Cuando el poder olvida su responsabilidad
La política, en su esencia más noble, debe estar al servicio del bien común. Pero cuando el ejercicio del poder se disocia del deber de rendición de cuentas y del principio de responsabilidad, lo que queda es un vacío institucional que erosiona la confianza ciudadana. Ejemplos de aquello hay varios y permiten formular nuevamente esta pregunta: ¿Quién responde cuando se transgrede la legalidad o se omite la participación de la ciudadanía?
En democracia, el poder no es solo una herramienta para gobernar: es un mandato que conlleva deberes, límites y, sobre todo, responsabilidad. No es una palabra menor. La responsabilidad política —la que trasciende lo administrativo y obliga a rendir cuentas ante la ciudadanía— ha sido una de las grandes ausentes en los últimos episodios que han remecido, por ejemplo, la política nacional. Entre ellos, la polémica compraventa de la casa de Salvador Allende por parte del Ministerio de Bienes Nacionales es quizás el ejemplo más elocuente.
La operación, realizada con fondos públicos y revestida de un discurso patrimonialista, terminó revelando no solo deficiencias en los procedimientos, sino algo más grave: una concepción reducida y peligrosa de lo que significa ejercer cargos públicos. La encargada de revisar el decreto presidencial se justificó aduciendo que su función era meramente técnica, sin evaluar la compatibilidad legal del acto administrativo con otras normas superiores. Como si las leyes existieran en compartimentos estancos y no bajo principios como el de armonización jurídica o supremacía constitucional. ¿Desde cuándo el cumplimiento “por partes” del ordenamiento jurídico es válido en el Estado de Derecho?
Pero el episodio alcanzó su clímax con las declaraciones de la senadora Isabel Allende, hija del expresidente, quien tras 31 años en el Congreso afirmó que no sabía que una senadora no podía venderle una propiedad al Estado.

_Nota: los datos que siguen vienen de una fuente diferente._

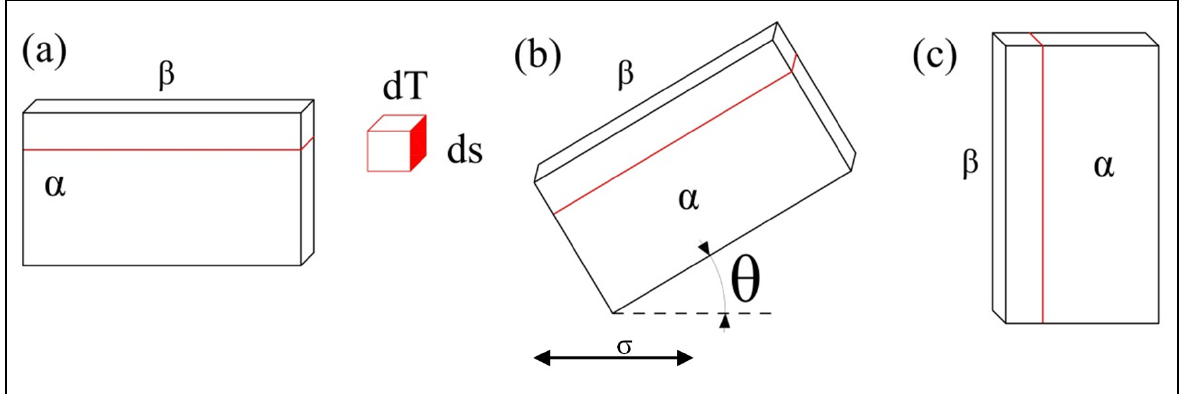
Figure 11. Schematic illustration of ( a ) the interface parallel to the stress axis, ( b ) the interface with an angle ( θ ) to the stress axis, and ( c ) the interface perpendicular to the stress axis.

Alegar desconocimiento de una norma tan básica —presente tanto en la Constitución como en la Ley Orgánica del Congreso— no sólo es preocupante, sino inaceptable. La ignorancia de la ley no exime de responsabilidad, mucho menos a quienes han jurado legislarla y respetarla. ¿Qué queda entonces para los ciudadanos comunes, si quienes escriben las reglas afirman no conocerlas?
Estos no son errores técnicos. Son síntomas de un problema más profundo que se relaciona con la degradación de la responsabilidad política como principio rector del servicio público.
La política no puede seguir amparándose en la excusa del desconocimiento, la fragmentación de funciones o la delegación eterna de culpa. El servicio público exige criterio, conciencia institucional y apego irrestricto a la legalidad. Pero también exige una ética que, aunque no esté escrita en el papel, está grabada en el corazón de toda república: la responsabilidad frente a la ciudadanía.
En una democracia sana, cuando se transgrede la ley o se quiebra la confianza pública, alguien debe responder. Porque el poder no es un privilegio personal ni un botín partidista: es una carga, y esa carga debe asumirse con altura, o devolverse con dignidad. Aquí el amiguismo y las alcurnias políticas deben quedar de lado.